Copy every line of writing in the material below word for word, and leave the pictures out.
#####
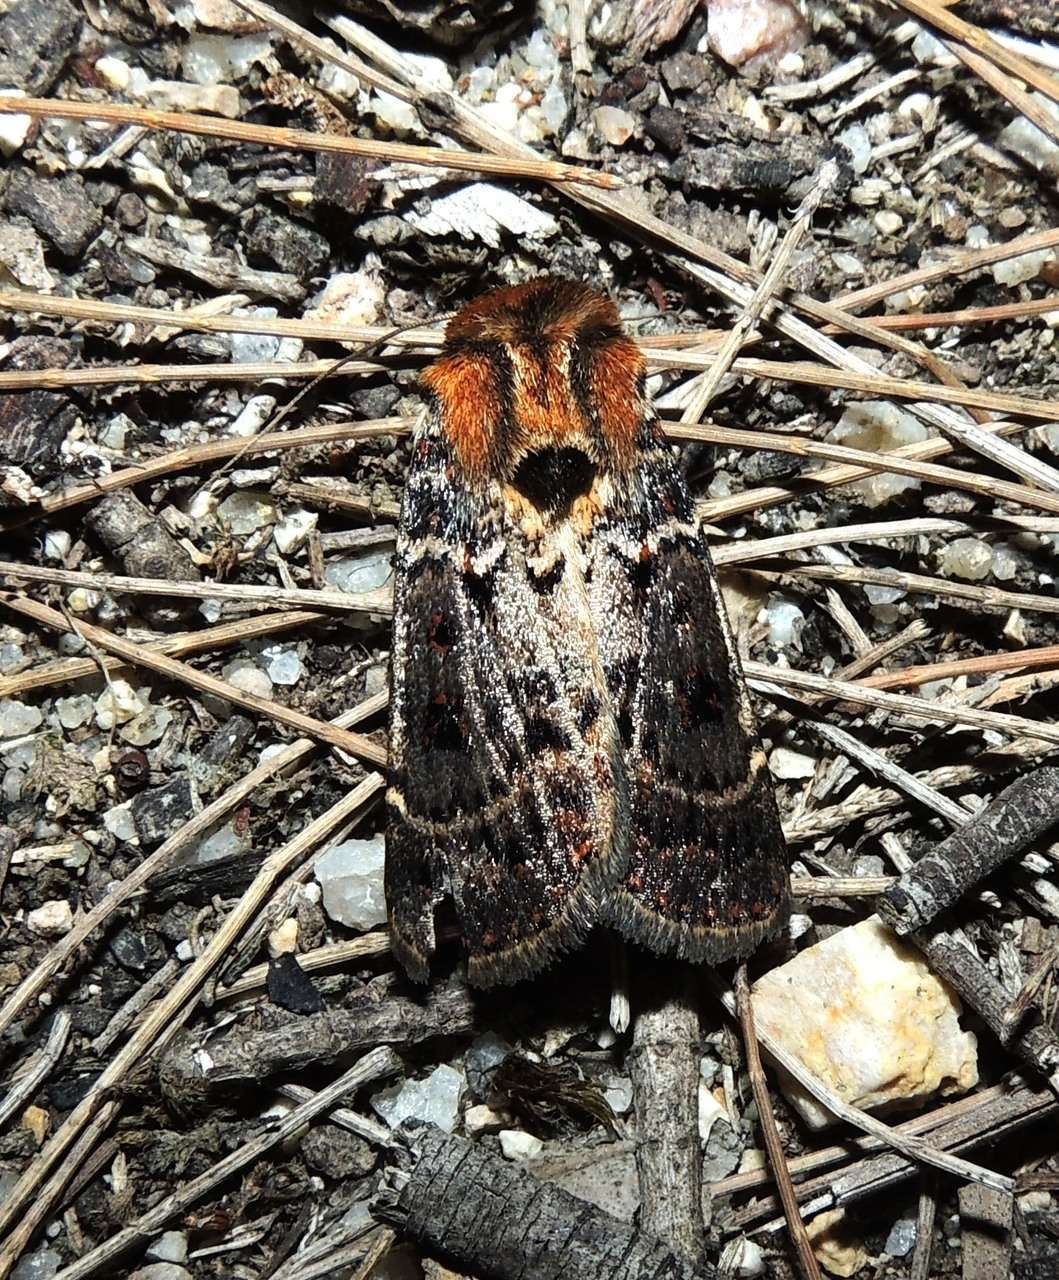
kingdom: Animalia
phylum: Arthropoda
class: Insecta
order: Lepidoptera
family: Noctuidae
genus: Proteuxoa
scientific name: Proteuxoa sanguinipuncta
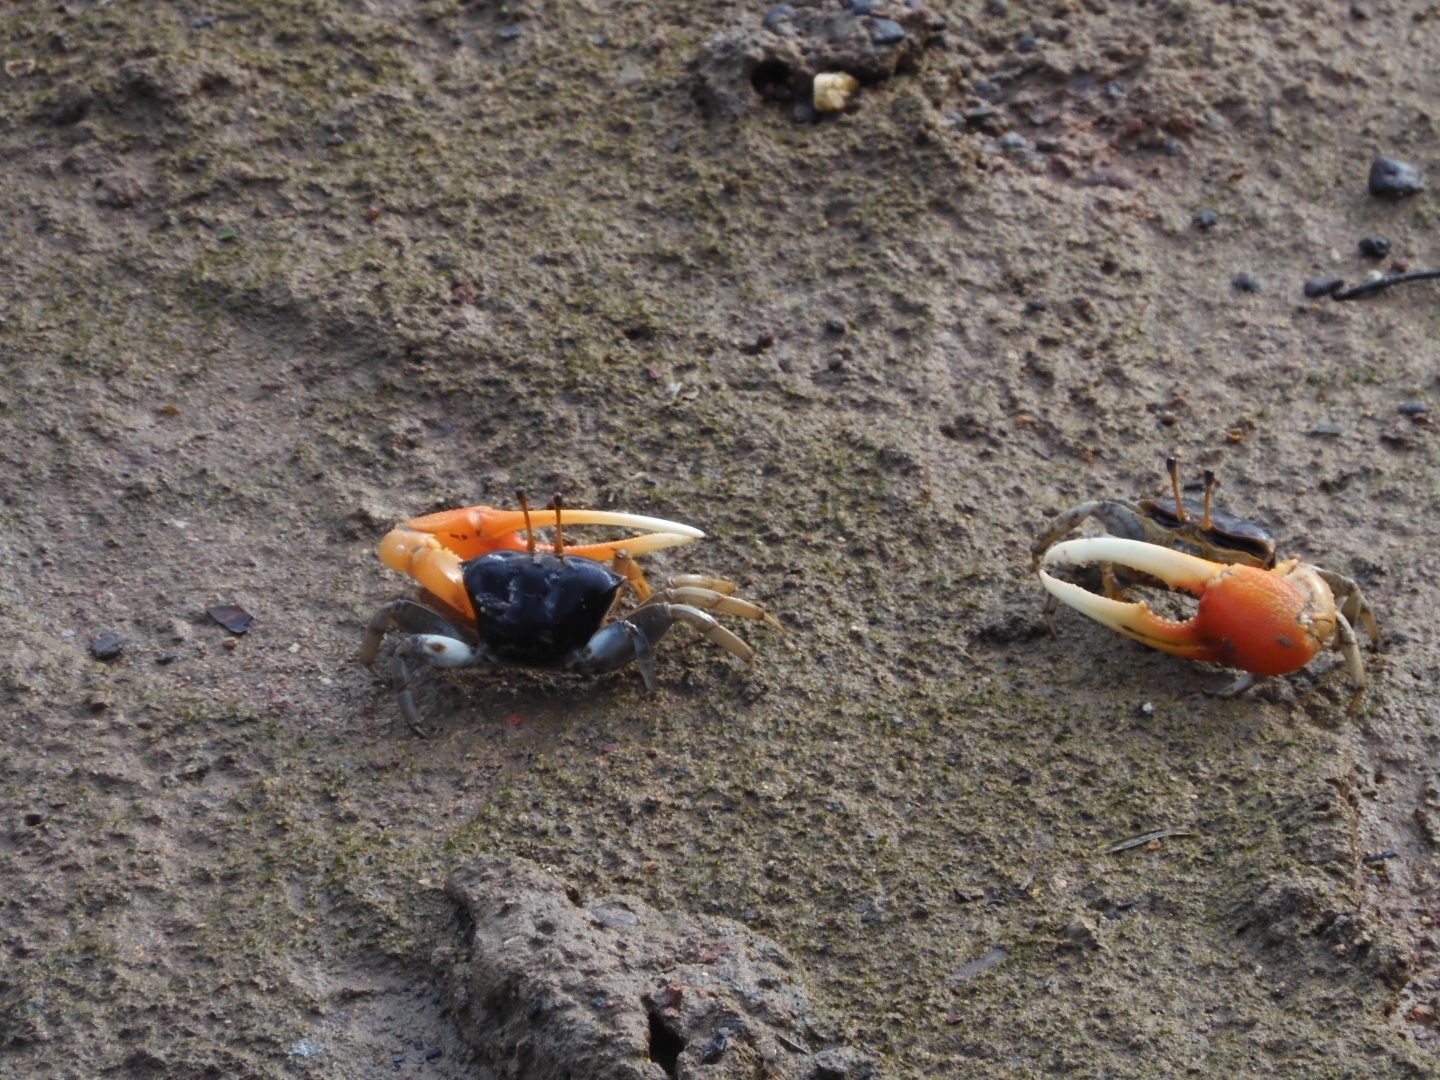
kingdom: Animalia
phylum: Arthropoda
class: Malacostraca
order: Decapoda
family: Ocypodidae
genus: Tubuca
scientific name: Tubuca coarctata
#####
> _Solution to the exercise_:
kingdom: Animalia
phylum: Arthropoda
class: Insecta
order: Lepidoptera
family: Noctuidae
genus: Proteuxoa
scientific name: Proteuxoa sanguinipuncta
kingdom: Animalia
phylum: Arthropoda
class: Malacostraca
order: Decapoda
family: Ocypodidae
genus: Tubuca
scientific name: Tubuca coarctata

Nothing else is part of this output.